▶ JOB
Render every line of the rows below as a Markdown table with the columns Number and Line. Skip blank lines and leave the pictures out.

(Collection entries)

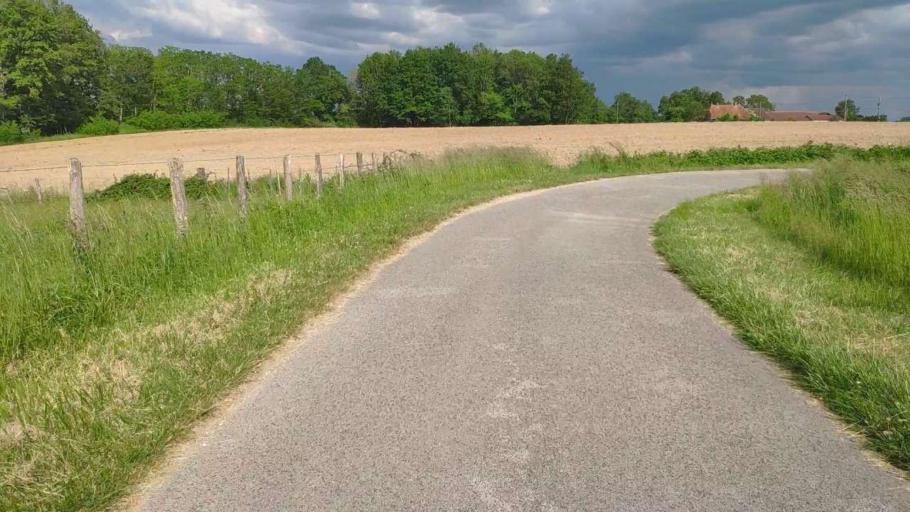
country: FR
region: Bourgogne
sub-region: Departement de Saone-et-Loire
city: Pierre-de-Bresse
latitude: 46.8204
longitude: 5.3396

▶ EXERCISE RESPONSE
| Number | Line |
|---|---|
| 1 | country: FR |
| 2 | region: Bourgogne |
| 3 | sub-region: Departement de Saone-et-Loire |
| 4 | city: Pierre-de-Bresse |
| 5 | latitude: 46.8204 |
| 6 | longitude: 5.3396 |